----- Listed entries
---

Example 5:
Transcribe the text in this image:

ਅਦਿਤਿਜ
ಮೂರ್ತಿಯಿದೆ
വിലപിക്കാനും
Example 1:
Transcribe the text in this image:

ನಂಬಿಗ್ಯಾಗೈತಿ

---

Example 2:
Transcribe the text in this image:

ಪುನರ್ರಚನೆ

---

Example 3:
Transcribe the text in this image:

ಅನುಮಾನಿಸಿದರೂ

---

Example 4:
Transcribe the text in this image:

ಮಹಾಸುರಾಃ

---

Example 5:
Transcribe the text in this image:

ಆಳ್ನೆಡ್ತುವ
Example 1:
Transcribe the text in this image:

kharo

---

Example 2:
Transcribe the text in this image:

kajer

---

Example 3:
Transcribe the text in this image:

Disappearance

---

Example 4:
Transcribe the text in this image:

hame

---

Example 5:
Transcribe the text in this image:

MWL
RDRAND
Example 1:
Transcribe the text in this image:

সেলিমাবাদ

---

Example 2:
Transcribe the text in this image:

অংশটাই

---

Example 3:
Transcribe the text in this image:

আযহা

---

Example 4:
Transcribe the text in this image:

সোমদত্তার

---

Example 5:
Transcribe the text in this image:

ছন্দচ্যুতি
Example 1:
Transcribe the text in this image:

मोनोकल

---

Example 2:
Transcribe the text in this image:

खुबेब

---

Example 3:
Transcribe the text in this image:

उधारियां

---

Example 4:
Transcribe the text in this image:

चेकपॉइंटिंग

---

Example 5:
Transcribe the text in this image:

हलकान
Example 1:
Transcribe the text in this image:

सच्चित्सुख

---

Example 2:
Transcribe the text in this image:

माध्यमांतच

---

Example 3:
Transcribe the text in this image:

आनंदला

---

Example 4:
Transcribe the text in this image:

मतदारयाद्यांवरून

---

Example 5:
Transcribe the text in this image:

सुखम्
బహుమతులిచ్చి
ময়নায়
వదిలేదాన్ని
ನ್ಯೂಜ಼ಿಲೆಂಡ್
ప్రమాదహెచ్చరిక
----------
▸ What to work on
Each record above should be given again exactly as it appears.

▸ Answer to this problem
---

Example 5:
Transcribe the text in this image:

ਅਦਿਤਿਜ
ಮೂರ್ತಿಯಿದೆ
വിലപിക്കാനും
Example 1:
Transcribe the text in this image:

ನಂಬಿಗ್ಯಾಗೈತಿ

---

Example 2:
Transcribe the text in this image:

ಪುನರ್ರಚನೆ

---

Example 3:
Transcribe the text in this image:

ಅನುಮಾನಿಸಿದರೂ

---

Example 4:
Transcribe the text in this image:

ಮಹಾಸುರಾಃ

---

Example 5:
Transcribe the text in this image:

ಆಳ್ನೆಡ್ತುವ
Example 1:
Transcribe the text in this image:

kharo

---

Example 2:
Transcribe the text in this image:

kajer

---

Example 3:
Transcribe the text in this image:

Disappearance

---

Example 4:
Transcribe the text in this image:

hame

---

Example 5:
Transcribe the text in this image:

MWL
RDRAND
Example 1:
Transcribe the text in this image:

সেলিমাবাদ

---

Example 2:
Transcribe the text in this image:

অংশটাই

---

Example 3:
Transcribe the text in this image:

আযহা

---

Example 4:
Transcribe the text in this image:

সোমদত্তার

---

Example 5:
Transcribe the text in this image:

ছন্দচ্যুতি
Example 1:
Transcribe the text in this image:

मोनोकल

---

Example 2:
Transcribe the text in this image:

खुबेब

---

Example 3:
Transcribe the text in this image:

उधारियां

---

Example 4:
Transcribe the text in this image:

चेकपॉइंटिंग

---

Example 5:
Transcribe the text in this image:

हलकान
Example 1:
Transcribe the text in this image:

सच्चित्सुख

---

Example 2:
Transcribe the text in this image:

माध्यमांतच

---

Example 3:
Transcribe the text in this image:

आनंदला

---

Example 4:
Transcribe the text in this image:

मतदारयाद्यांवरून

---

Example 5:
Transcribe the text in this image:

सुखम्
బహుమతులిచ్చి
ময়নায়
వదిలేదాన్ని
ನ್ಯೂಜ಼ಿಲೆಂಡ್
ప్రమాదహెచ్చరిక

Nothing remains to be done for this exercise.